Тут же висели и портреты убиенной семьи последнего императора — истовая любовь игуменьи, переданная ей, вероятно, по наследству деникинским офицером.
На стол подавала бесшумная монахиня средних лет с продолговатым, кротким и даже проникновенным лицом. Иногда она склонялась к Матушке и что-то тихо спрашивала. Та отвечала с непередаваемой интонацией в голосе: спокойная властность с заботой…
Вдруг тонно дрогнул воздух, и снаружи поплыли ровные ядра плавного гула знаменитого монастырского колокола. Минуты две висела в воздухе тяжелая завеса звуковой волны, пока не истаяла.
— Матушка, – спросила я, – а правда, что этот колокол бабы волоком тянули из самого Яффского порта?
У нее была хорошая улыбка, простодушная такая. И, видимо, ей нравилось, что я, посторонний человек, так уважительно интересуюсь историей общины.
— Да-да, семь дней катили вручную, из самого Яффо… триста восемь пудов!
— Это сколько же… на килограммы? Она задумалась, прикидывая в уме.
— Да около… пяти тонн, пожалуй.
— Нет, Матушка, – возразила моя приятельница. – Он с виду совсем не такой тяжелый.
— Ого, – улыбнулась игуменья. – Поболе двух метров в диаметре. Из Яффо катили еще так-сяк, а вот как в нашу гору заволакивали, по этим тропинкам в скале, на эдакую витую крутизну! И тут к ним уже несколько тыщ паломников присоединились… Тянули-тягали волоком, на остановках пели «Спаси Господи люди Твоя…» — и вкатили! Такой вот отрадный колокол отлил мастер, Ксенофонт Веревкин: сам он да-а-авно уже в Соликамской земле истлел, а голос его работы каждый день радуется-гудит!
Опять возникла молчаливая сноровистая монахиня, принялась собирать тарелки после борща.
Я огляделась. На стенах позади и вокруг меня рядами висели иконы. Частью старые, в широких золотых окладах, почерневшие (персонажи на них скорее угадывались по еле различимому сочетанию цветов: у Богородицы синее с красным, у Христа — пурпур с голубым), они являли образцы традиционного иконописного закона. Большие зоны локального цвета, иерархически выстроенное плоскостное пространство: самые важные фигуры даны четкими силуэтами, словно бы выступают за пределы иконы, святые помельче затуманены в глубине.
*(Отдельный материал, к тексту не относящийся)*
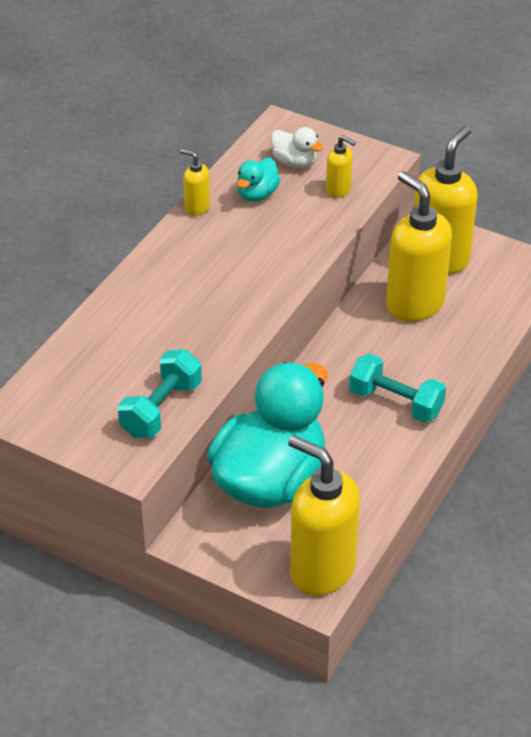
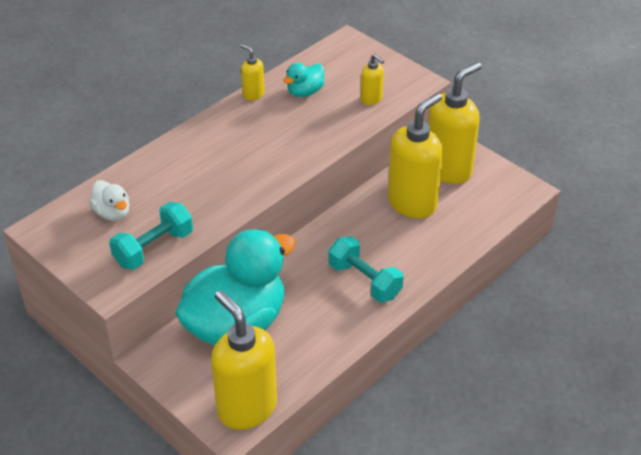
camera: 15 degrees right, 0 degrees up
white duck [271,127,323,168] -> white duck moved to [89,180,130,221]
yellow soap dispenser [386,171,452,321] -> yellow soap dispenser turned 60 degrees clockwise [388,93,443,218]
Среди прочих висели две небольшие, новописанные, но отменного качества. Более лапидарные по цвету, без этой патины времени, которая придает особую тональность доске, – они в то же время и более открытыми были, распахнутыми, даже радостными. И сочетание цветов: красная, зеленая, вишневая одежда святых на золотистом фоне, и лики, смотрящие прямо — с прорисованными, глубоко сидящими глазами, – сообщали этим доскам наивную декоративность и праздничность.
— Сколько у вас замечательных икон, Матушка, – проговорила я, улучив минуту. – Я не очень в них разбираюсь, вижу только, что есть и старые, и, наверное, ценные. Правильно?
— Есть и ценные, конечно… Вон, вверху, слева — век восемнадцатый, не ошибиться бы… Если не семнадцатый.
— А те? – Я показала на две новописанные. – Это ведь явно недавнее приобретение?
— Зачем же приобретение, – заметила она, подцепляя кружок помидора на вилку. – У нас тут свое натуральное хозяйство… – И кивнула вслед уносящей стопку грязной посуды монахине: — Вон, иконописица наша…
— Как?! – мы с Кирой одновременно ахнули. На ходу обернувшись, монахиня кротко улыбнулась мне поверх тарелок, легко пересчитала ногами несколько ступеней вниз, к кухне, и скрылась за дверью.